═════ EXCERPTED DATA

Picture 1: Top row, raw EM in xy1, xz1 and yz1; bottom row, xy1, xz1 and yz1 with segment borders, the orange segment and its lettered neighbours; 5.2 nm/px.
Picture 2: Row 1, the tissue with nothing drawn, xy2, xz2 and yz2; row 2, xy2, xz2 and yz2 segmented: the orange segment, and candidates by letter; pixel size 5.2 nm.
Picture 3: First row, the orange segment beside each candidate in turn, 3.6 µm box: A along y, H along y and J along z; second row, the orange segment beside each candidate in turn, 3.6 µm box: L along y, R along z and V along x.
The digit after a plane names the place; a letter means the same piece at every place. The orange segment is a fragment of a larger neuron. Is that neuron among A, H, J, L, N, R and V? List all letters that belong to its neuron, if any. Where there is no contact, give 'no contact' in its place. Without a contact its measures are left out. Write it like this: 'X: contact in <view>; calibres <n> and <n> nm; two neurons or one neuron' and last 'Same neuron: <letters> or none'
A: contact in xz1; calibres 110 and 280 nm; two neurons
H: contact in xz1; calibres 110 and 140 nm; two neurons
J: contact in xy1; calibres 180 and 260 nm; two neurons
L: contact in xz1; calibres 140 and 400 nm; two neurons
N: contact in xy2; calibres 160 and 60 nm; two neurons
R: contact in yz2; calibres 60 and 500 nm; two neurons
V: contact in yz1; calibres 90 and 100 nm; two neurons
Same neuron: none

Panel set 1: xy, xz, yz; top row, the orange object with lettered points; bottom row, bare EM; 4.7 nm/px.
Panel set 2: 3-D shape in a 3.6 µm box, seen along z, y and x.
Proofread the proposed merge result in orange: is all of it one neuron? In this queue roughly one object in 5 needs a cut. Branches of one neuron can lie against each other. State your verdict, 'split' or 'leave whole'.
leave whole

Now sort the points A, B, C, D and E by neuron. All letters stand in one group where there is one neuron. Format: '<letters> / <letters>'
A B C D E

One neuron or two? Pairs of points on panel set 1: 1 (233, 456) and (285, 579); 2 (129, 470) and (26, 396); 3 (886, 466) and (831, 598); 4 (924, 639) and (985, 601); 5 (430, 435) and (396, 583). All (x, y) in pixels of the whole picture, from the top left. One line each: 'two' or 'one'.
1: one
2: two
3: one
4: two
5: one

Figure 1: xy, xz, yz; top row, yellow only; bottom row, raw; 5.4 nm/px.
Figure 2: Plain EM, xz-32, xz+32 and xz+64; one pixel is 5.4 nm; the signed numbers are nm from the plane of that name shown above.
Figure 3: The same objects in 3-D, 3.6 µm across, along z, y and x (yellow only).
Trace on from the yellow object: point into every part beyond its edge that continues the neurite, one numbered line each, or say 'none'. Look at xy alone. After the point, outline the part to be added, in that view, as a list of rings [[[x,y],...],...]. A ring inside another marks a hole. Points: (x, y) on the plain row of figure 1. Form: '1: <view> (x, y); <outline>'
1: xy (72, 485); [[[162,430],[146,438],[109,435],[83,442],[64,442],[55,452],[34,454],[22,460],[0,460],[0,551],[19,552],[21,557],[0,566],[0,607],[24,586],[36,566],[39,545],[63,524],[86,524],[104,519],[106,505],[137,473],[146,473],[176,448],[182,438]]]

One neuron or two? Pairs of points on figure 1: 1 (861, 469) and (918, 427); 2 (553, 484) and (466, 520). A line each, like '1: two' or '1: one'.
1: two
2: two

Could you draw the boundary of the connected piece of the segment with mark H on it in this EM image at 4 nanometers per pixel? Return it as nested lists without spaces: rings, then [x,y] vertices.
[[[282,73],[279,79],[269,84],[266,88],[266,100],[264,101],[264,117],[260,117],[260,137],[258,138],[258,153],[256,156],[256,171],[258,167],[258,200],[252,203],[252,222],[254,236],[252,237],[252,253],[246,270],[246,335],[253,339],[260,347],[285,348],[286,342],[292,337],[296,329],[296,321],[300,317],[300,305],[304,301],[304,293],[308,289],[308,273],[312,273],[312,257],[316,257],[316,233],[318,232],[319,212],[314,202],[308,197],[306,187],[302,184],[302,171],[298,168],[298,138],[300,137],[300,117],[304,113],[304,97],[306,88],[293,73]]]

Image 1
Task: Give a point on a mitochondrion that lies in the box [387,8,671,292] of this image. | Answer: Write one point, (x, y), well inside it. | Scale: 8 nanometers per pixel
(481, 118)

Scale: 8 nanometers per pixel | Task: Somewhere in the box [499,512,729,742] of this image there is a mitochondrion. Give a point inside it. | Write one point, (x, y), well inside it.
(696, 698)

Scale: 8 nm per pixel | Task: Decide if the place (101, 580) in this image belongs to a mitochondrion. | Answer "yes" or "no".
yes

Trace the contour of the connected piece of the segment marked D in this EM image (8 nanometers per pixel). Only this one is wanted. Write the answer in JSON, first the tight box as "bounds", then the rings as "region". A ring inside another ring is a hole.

══════════

TASK DIRECTIONS ▸
Print only these lines, please. They run from the start of the entries above to the line containing "Picture 3: First", both ends included, and must match exactly.

EXPECTED ANSWER ▸
Picture 1: Top row, raw EM in xy1, xz1 and yz1; bottom row, xy1, xz1 and yz1 with segment borders, the orange segment and its lettered neighbours; 5.2 nm/px.
Picture 2: Row 1, the tissue with nothing drawn, xy2, xz2 and yz2; row 2, xy2, xz2 and yz2 segmented: the orange segment, and candidates by letter; pixel size 5.2 nm.
Picture 3: First row, the orange segment beside each candidate in turn, 3.6 µm box: A along y, H along y and J along z; second row, the orange segment beside each candidate in turn, 3.6 µm box: L along y, R along z and V along x.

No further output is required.